* [Excerpted passage]
##############################

To combat this, they placed a large focus on bringing legacy content to their system. This was the last console to see the "Virtual Console" brand being attached, with the Nintendo Switch only offering NES and SNES games via the Nintendo Switch Online, as well as Nintendo 64 games in the NSO + Expansion Pack. The Wii U became known as a sort of Virtual Console machine, with game libraries being offered that weren't previously available to legally emulate, such as the Game Boy Advance, Nintendo DS, and Nintendo Wii.

Nintendo DS Lite GBA game

Nintendo DS Lite GBA game (Image credit: Jennifer Locke / iMore)

I'd recommend getting any retro games from the GBA, DS, and Wii that you're interested in, as their secondhand market prices are through the roof. The version of Super Mario Advance 4: Super Mario Bros. 3 offered on the Wii U, for example, is the only way to legally play all the additional levels developed by Nintendo specifically for that game, as they were locked behind the failed e-Reader peripheral.

##############################

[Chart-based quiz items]
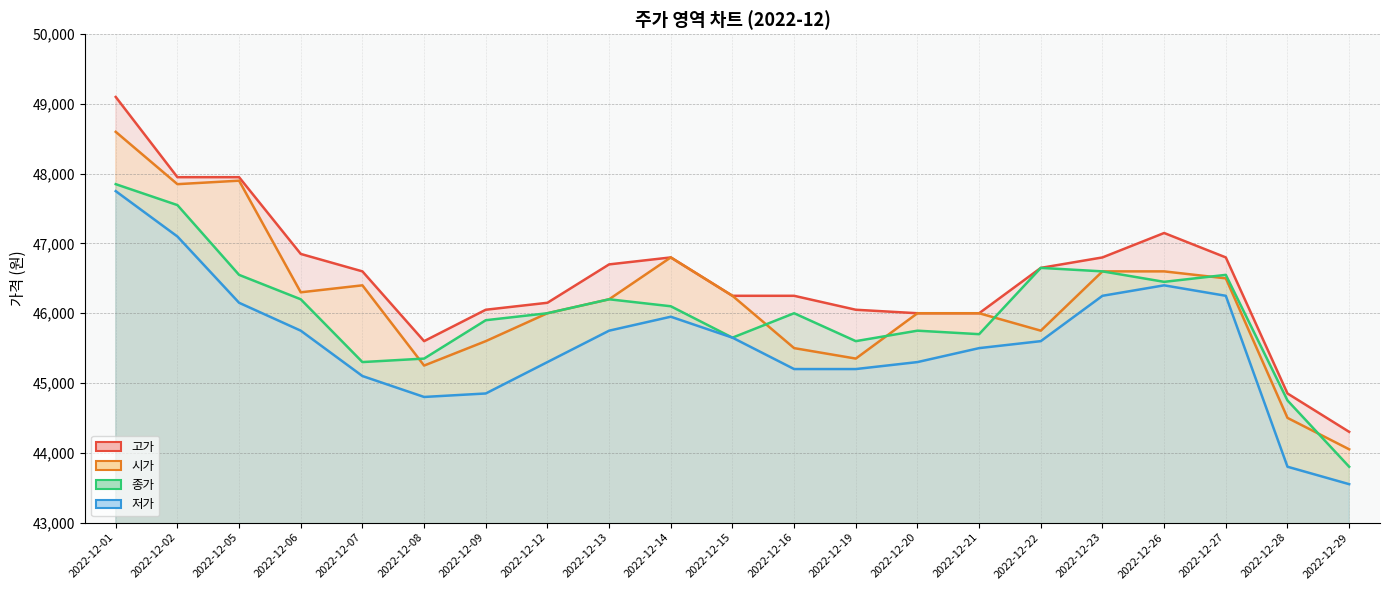

Between 2022-12-02 and 2022-12-26, which is larger?

2022-12-02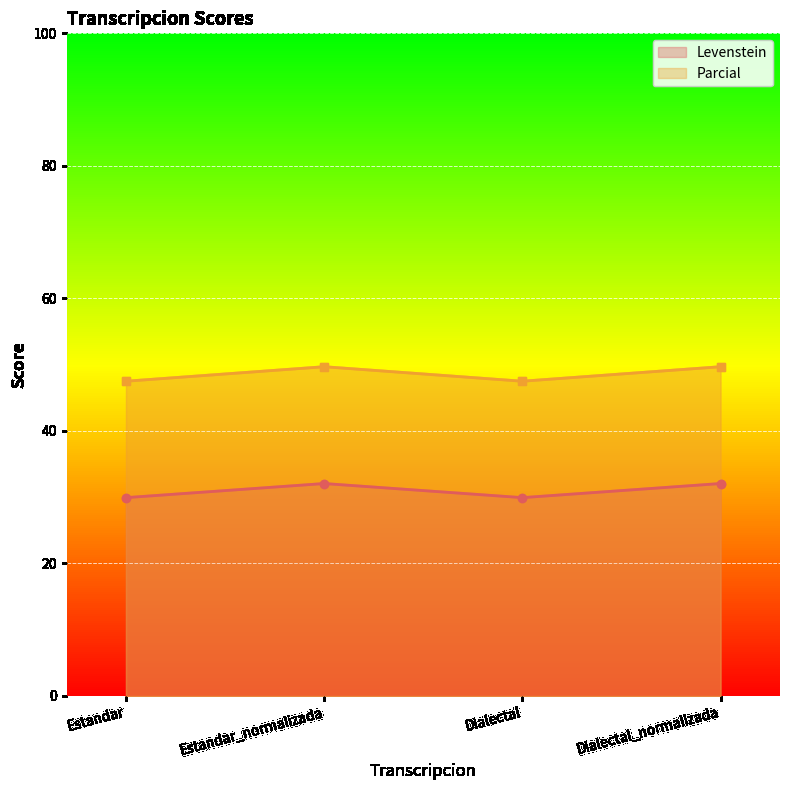

Reading right to left, transcribe all the data shown in this chart.

Levenstein: 32.1	29.9	32.1	29.9
Parcial: 49.7	47.5	49.7	47.5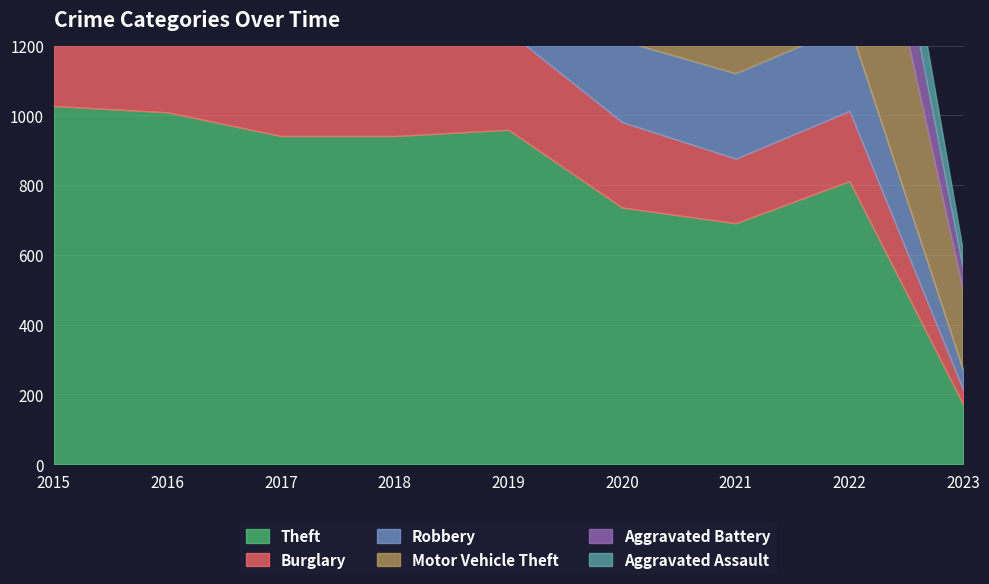

Reading right to left, list all the values displayed in this chart.

Theft: 172	812	691	736	959	941	941	1009	1027
Burglary: 42	201	185	245	281	273	327	352	393
Robbery: 58	245	244	233	224	237	381	394	297
Motor Vehicle Theft: 229	722	329	328	260	232	243	218	228
Aggravated Battery: 63	261	336	294	321	297	277	288	246
Aggravated Assault: 51	239	292	242	197	206	207	154	160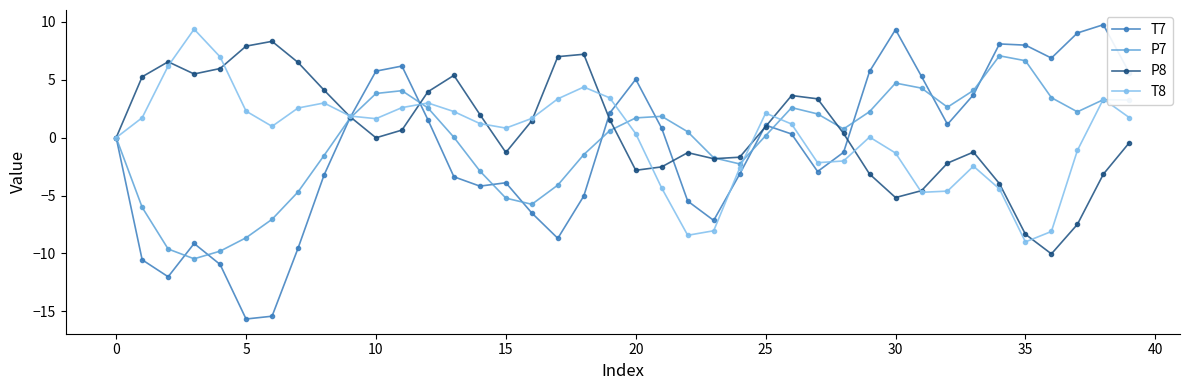

What is the greatest value displayed?

9.8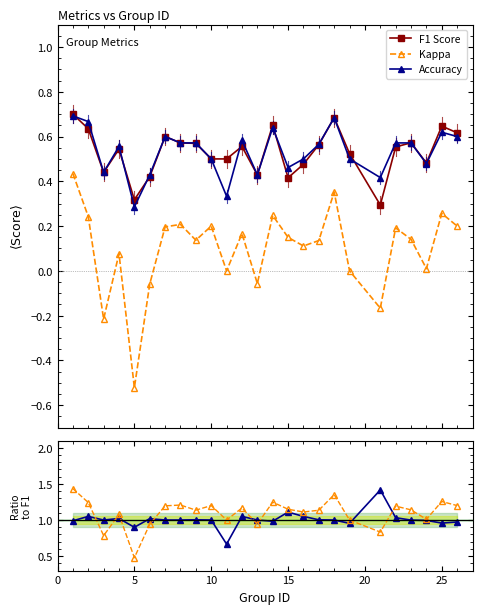

Reading left to right, transcribe all the data shown in this chart.

F1 Score: 0.7	0.6	0.4	0.5	0.3	0.4	0.6	0.6	0.6	0.5	0.5	0.6	0.4	0.7	0.4	0.5	0.6	0.7	0.5	0.3	0.6	0.6	0.5	0.6	0.6
Kappa: 0.4	0.2	-0.2	0.1	-0.5	-0.1	0.2	0.2	0.1	0.2	0.0	0.2	-0.1	0.2	0.1	0.1	0.1	0.4	0.0	-0.2	0.2	0.1	0.0	0.3	0.2
Accuracy: 0.7	0.7	0.4	0.6	0.3	0.4	0.6	0.6	0.6	0.5	0.3	0.6	0.4	0.6	0.5	0.5	0.6	0.7	0.5	0.4	0.6	0.6	0.5	0.6	0.6
Acc/F1: 1.0	1.1	1.0	1.0	0.9	1.0	1.0	1.0	1.0	1.0	0.7	1.1	1.0	1.0	1.1	1.1	1.0	1.0	1.0	1.4	1.0	1.0	1.0	1.0	1.0
Kappa+1: 1.4	1.2	0.8	1.1	0.5	0.9	1.2	1.2	1.1	1.2	1.0	1.2	0.9	1.2	1.1	1.1	1.1	1.4	1.0	0.8	1.2	1.1	1.0	1.3	1.2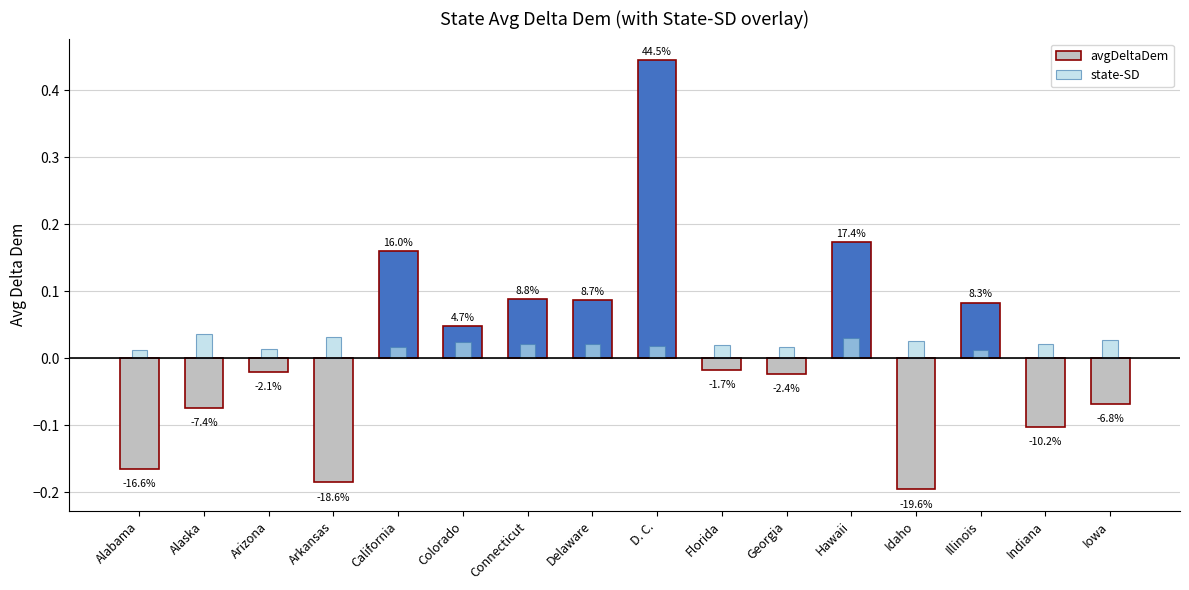

Reading left to right, what are all the values shown in this chart?

avgDeltaDem: Alabama=-0.2	Alaska=-0.1	Arizona=-0.0	Arkansas=-0.2	California=0.2	Colorado=0.0	Connecticut=0.1	Delaware=0.1	D. C.=0.4	Florida=-0.0	Georgia=-0.0	Hawaii=0.2	Idaho=-0.2	Illinois=0.1	Indiana=-0.1	Iowa=-0.1
state-SD: Alabama=0.0	Alaska=0.0	Arizona=0.0	Arkansas=0.0	California=0.0	Colorado=0.0	Connecticut=0.0	Delaware=0.0	D. C.=0.0	Florida=0.0	Georgia=0.0	Hawaii=0.0	Idaho=0.0	Illinois=0.0	Indiana=0.0	Iowa=0.0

##############################

* [Problems to solve]
a: Reproduce the passage on the Wii U's Virtual Console word for word, from "To combat this, they" up to and including "and Nintendo Wii.".
b: In the passage on the Wii U's Virtual Console, what failed peripheral had the additional levels of Super Mario Advance 4: Super Mario Bros. 3 been locked behind?

* [Solution set]
a:
To combat this, they placed a large focus on bringing legacy content to their system. This was the last console to see the "Virtual Console" brand being attached, with the Nintendo Switch only offering NES and SNES games via the Nintendo Switch Online, as well as Nintendo 64 games in the NSO + Expansion Pack. The Wii U became known as a sort of Virtual Console machine, with game libraries being offered that weren't previously available to legally emulate, such as the Game Boy Advance, Nintendo DS, and Nintendo Wii.

b: The e-Reader.